The amendments extended the existing agreements to August 31, 2012 and required that the Program be available to AARP members under the following timetable:



All Company owned centers and network providers in Florida and New Jersey by the end of calendar 2009



Company network providers in Illinois, Michigan, Pennsylvania, Indiana, Massachusetts, Arizona, Wisconsin, Washington, California, Georgia, Maryland, North Carolina, Virginia, Missouri, New York, Texas and Ohio by the end of calendar 2010




A combination of Company owned centers and network providers in all fifty U.S. States, the District of Columbia, and the five U.S. Territories by the end of 2011.

The Company agreed to use commercially reasonable efforts to expand the number of network providers to 5,000 over the term of the agreements and to sustain that number throughout the remaining term of the agreements.

The parties agreed that the Company will be relieved from its obligation to make the Program available to members in states where the Program may be prohibited by existing laws and regulations. The parties also agreed to relieve the Company of the requirement to make annual $500,000 contributions to AARP for campaigns to educate and promote hearing loss awareness. The Company made a separate pledge to contribute $125,000 a quarter through the end of the services agreement to AARP to support efforts to educate AARP members and the general public about hearing loss awareness and prevention. The Company’s pledge is conditional upon the Company’s reasonable satisfaction with the progress of AARP’s educational programs.

AARP shall have the right to terminate the agreements in the event the Company breaches any of its material obligations under the agreements including, but not limited to, making the Program available to AARP members under the established time table, making the marketing budget expenditures of $4.4 million per year including the allocation of 9.25% of those marketing expenses to the AARP General Program, and making the royalty payments as required (these three being referred to as the Company’s “material obligations”). In the event of a breach, the Company will be given the opportunity to cure the breach within a minimum 60 days of written notice from AARP of the breach.
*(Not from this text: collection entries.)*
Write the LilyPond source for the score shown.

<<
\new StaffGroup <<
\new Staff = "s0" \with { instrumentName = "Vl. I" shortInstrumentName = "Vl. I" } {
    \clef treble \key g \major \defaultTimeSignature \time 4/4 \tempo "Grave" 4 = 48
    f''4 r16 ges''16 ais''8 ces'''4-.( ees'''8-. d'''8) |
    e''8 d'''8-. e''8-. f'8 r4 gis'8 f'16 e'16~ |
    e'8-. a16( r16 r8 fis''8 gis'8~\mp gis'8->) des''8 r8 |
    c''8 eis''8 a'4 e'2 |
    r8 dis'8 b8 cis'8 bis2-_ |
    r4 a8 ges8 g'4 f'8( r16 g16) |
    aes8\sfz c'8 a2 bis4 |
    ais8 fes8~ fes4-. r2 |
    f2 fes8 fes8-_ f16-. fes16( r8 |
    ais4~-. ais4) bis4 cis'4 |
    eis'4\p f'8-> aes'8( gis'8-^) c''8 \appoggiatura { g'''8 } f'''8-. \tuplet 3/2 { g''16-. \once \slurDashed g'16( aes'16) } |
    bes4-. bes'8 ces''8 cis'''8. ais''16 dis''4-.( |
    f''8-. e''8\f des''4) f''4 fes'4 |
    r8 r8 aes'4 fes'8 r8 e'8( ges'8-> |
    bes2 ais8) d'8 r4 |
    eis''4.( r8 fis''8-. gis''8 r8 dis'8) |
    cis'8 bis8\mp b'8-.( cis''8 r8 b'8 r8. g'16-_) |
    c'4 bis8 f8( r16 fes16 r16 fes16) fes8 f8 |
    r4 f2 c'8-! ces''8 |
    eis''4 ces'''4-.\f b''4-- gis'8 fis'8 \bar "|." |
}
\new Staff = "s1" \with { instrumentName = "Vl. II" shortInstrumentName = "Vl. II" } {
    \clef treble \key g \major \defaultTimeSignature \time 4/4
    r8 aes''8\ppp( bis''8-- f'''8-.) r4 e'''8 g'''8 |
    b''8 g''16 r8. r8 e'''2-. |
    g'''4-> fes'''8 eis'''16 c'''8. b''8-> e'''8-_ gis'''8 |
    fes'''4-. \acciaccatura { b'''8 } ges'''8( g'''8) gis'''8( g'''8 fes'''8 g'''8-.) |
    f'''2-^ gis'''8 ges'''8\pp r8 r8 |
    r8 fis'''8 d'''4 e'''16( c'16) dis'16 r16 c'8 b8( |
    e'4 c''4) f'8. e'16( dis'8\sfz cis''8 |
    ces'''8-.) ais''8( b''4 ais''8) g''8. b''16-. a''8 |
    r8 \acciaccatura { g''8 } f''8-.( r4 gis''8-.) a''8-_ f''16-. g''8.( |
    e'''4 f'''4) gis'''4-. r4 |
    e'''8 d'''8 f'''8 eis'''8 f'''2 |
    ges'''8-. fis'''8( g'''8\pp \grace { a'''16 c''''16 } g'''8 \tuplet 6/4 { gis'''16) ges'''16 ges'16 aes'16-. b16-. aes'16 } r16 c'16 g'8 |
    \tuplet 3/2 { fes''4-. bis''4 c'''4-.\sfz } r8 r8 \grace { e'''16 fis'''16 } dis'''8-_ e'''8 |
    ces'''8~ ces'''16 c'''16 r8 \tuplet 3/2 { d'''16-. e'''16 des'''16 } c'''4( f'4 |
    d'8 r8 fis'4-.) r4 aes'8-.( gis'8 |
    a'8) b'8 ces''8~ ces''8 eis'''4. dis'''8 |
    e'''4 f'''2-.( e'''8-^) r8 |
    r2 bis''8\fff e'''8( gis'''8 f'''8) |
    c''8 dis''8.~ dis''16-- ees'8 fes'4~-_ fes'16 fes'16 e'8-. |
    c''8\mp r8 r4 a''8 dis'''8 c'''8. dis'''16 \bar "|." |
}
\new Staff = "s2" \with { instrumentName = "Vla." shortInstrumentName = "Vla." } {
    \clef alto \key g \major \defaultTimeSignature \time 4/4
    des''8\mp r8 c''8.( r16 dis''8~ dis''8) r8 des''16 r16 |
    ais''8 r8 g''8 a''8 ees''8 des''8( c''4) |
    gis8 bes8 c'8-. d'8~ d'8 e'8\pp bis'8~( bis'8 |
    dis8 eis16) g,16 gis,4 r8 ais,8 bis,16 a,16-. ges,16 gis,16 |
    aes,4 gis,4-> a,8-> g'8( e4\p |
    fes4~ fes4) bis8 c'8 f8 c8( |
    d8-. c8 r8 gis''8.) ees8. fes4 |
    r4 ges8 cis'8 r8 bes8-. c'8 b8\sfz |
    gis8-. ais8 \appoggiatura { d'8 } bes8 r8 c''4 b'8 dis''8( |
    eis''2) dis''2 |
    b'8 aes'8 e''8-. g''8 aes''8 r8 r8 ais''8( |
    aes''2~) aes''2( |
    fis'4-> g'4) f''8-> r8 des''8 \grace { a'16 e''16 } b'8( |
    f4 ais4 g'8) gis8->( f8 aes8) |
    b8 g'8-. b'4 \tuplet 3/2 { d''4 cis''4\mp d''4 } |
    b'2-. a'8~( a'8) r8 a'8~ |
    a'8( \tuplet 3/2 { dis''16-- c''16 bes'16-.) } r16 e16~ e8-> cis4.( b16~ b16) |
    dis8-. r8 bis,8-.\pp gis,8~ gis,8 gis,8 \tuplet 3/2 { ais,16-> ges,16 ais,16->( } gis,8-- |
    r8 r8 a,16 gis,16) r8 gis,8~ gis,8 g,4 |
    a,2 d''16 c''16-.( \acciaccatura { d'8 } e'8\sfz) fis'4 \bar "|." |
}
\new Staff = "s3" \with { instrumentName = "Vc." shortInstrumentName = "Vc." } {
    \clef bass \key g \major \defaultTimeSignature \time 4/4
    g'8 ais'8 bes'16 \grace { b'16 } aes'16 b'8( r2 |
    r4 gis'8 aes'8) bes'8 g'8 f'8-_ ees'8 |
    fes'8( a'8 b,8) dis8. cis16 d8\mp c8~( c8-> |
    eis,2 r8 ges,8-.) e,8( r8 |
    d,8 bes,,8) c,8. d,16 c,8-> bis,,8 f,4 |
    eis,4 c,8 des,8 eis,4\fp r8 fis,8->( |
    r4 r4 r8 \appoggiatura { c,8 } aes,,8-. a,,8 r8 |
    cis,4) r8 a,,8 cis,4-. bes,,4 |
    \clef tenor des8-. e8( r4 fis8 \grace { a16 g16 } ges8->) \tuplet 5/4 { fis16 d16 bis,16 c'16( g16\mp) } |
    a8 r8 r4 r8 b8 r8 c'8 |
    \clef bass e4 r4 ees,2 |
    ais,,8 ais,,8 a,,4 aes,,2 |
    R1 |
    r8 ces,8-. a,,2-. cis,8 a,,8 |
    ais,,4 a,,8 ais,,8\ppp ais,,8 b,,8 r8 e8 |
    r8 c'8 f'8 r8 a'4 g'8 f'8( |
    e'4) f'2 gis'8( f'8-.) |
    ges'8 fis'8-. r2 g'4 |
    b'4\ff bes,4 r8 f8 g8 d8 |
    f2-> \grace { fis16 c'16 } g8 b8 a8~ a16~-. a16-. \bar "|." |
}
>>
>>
In the event AARP terminates the agreements by reason of an uncured breach of one of the three material obligations, or in the event the Company terminates the agreements early, the Company has agreed to pay AARP an additional royalty fee of $3 million if termination occurs before August 31, 2010; $2 million if the termination occurs between September 1, 2010 and August 31, 2011; and $1 million if the termination occurs between September 1, 2011 and August 31, 2012. The Company shall provide AARP with an irrevocable standby letter of credit to ensure payment of the additional royalty, if required.

Item 9.01.   Financial Statements and Exhibits

(d)   Exhibits



Press release issued August 11, 2009.




Pursuant to the requirements of the Securities Exchange Act of 1934, the registrant has duly caused this report to be signed on its behalf by the undersigned hereunto duly authorized.



HearUSA, Inc.







Date:  August 14, 2009


    /s/ Stephen J. Hansbrough



Name: Stephen J. Hansbrough



Title:   Chairman and
Chief Executive Officer




Exhibit No.

Description of Exhibit




Press release issued August 11, 2009.